Беспалые ноги его заживали с удивительной быстротой. Мальчик вполне бойко ковылял от стены к стене. Бегуном ему не стать, подумал Вульм, но походка со временем наладится. Если заказать обувку у башмачника с соображением… Тем не менее, в городе Натану лучше было ездить. Отправившись во дворец, на аудиенцию, Циклоп с Симоном велели ждать их у фонтанов. О том, что Вульм с мальчишкой могут околеть от холода, Симон Пламенный просто не подумал. А Циклоп относился к чужим мытарствам с равнодушием человека, выбравшегося из пекла.
— Голуби, — Натан заворочался в седле. — Можно, я их покормлю?
— Чем? — поинтересовался Вульм.
— И правда, нечем…
Дряхлеешь, сукин сын, упрекнул себя Вульм. И не надо все время сравнивать щенка с Мари. Ни малейшего сходства… Порывшись в сумке, он достал ржаной сухарь. На ощупь сухарь был гранитной твердости. Камень, не хлеб. Откуда эта пакость взялась в сумке, Вульм понятия не имел. Чувствуя себя полным дураком, он сунул сухарь Натану.
— Гули-гули…
Любуясь голубями, собравшимися возле пони, Натан вытянул руку — и сжал сухарь в кулаке. Вульм глядел, как без малейшего напряжения сжимаются мальчишеские пальцы. Сухарь жаловался — хрустел, шуршал на манер песка в пустыне. Кулак превратился в ладонь, и под копыта Тугодума упала горсть крошек. Нимало не боясь животного, голуби ринулись вперед. Меж ними плясал знакомый Вульму воробей, успевая выхватить лакомый кусочек из-под клюва возмущенного сизаря. Вчера ночью воробей летал к Амброзу с докладом. Вульм не скрыл ничего: изменник, намерение Циклопа изучить мальчишку, завтрашняя аудиенция. Умолчал он об одном, сочтя это честным по отношению к заказчику.
История сына Черной Вдовы — день прошлый.
Было, и ладно.
— Кем ты хотел стать? — обратился он к Натану. — Стражником?

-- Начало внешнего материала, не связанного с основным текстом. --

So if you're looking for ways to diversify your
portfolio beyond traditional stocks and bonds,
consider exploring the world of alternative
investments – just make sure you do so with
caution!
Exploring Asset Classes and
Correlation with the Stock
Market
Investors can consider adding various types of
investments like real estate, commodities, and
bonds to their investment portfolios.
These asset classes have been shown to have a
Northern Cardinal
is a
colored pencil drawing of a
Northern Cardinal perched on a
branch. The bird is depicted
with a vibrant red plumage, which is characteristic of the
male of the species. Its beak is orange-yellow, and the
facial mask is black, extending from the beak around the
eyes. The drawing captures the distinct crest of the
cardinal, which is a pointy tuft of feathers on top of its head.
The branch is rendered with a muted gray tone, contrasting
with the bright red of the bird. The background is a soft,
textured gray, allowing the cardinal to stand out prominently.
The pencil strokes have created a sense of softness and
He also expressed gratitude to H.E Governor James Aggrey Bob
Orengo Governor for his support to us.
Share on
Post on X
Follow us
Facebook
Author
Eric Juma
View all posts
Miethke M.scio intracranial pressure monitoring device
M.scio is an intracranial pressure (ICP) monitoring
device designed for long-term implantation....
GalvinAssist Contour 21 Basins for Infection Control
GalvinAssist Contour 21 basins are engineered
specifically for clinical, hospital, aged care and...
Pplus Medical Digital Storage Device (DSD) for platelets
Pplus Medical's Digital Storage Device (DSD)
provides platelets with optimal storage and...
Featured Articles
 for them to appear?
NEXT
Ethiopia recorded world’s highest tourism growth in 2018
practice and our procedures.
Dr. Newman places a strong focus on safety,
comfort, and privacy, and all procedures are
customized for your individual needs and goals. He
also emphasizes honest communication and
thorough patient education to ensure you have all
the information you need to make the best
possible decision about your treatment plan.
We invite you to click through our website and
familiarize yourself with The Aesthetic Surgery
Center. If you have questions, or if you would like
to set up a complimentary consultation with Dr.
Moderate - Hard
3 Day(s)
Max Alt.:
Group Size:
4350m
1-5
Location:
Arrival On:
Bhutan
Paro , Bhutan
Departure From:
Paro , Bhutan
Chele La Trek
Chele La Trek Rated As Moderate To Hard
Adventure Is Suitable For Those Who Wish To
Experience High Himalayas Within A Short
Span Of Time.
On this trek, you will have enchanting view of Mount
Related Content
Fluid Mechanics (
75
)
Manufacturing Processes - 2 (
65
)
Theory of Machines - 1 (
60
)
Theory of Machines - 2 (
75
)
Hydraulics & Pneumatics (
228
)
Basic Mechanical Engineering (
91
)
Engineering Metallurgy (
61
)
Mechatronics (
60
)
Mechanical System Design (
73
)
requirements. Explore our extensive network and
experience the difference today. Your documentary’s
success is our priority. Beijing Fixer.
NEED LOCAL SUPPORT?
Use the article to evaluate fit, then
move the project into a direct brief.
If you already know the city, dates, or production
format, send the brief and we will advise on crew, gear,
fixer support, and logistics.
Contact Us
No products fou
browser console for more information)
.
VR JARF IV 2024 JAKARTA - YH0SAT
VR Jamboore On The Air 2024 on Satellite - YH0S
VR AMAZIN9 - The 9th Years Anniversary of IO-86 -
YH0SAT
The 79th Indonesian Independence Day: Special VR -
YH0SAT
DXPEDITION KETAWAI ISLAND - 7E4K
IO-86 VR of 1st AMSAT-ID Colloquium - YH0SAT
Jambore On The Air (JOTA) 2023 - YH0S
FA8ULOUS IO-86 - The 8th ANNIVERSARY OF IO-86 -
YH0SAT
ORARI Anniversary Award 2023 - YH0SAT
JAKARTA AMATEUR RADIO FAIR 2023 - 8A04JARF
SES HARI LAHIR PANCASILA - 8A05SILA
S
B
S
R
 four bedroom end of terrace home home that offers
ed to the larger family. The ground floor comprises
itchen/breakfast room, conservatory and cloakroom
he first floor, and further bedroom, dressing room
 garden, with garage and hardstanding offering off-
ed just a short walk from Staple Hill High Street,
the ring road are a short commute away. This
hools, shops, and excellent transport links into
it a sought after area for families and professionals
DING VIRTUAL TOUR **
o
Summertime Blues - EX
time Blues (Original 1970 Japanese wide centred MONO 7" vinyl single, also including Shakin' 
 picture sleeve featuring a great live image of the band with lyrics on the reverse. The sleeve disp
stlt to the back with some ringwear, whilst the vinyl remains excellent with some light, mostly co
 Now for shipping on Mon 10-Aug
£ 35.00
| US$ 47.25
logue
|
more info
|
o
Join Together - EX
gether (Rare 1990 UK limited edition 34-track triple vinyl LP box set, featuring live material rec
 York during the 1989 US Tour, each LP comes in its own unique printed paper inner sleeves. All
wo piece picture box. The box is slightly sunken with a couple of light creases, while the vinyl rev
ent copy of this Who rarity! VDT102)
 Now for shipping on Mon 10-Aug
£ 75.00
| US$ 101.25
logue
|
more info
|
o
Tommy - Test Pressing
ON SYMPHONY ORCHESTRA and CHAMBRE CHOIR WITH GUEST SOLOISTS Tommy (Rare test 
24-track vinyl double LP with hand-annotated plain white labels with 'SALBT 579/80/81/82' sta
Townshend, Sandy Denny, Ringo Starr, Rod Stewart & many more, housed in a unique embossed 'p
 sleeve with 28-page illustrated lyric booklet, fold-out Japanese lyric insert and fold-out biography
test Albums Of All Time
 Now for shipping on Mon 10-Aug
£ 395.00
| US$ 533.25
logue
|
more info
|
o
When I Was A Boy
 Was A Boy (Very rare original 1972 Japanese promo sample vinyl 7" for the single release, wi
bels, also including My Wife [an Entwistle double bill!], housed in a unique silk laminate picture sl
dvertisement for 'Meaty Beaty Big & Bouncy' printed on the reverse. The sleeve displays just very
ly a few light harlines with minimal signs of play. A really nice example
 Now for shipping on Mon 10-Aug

Солдатом?
— Грузчиком, — мальчишка загрустил. — Как отец…
Конечно же, грузчиком, упрекнул себя Вульм. Одноглазый солдат — еще ничего. Бывает. Но солдат без пальцев на ногах, даже бычьей силищи… Я бы зарезал такого, не вспотев. Надо приглядывать за парнем. Схватит с перепугу — кость сломает.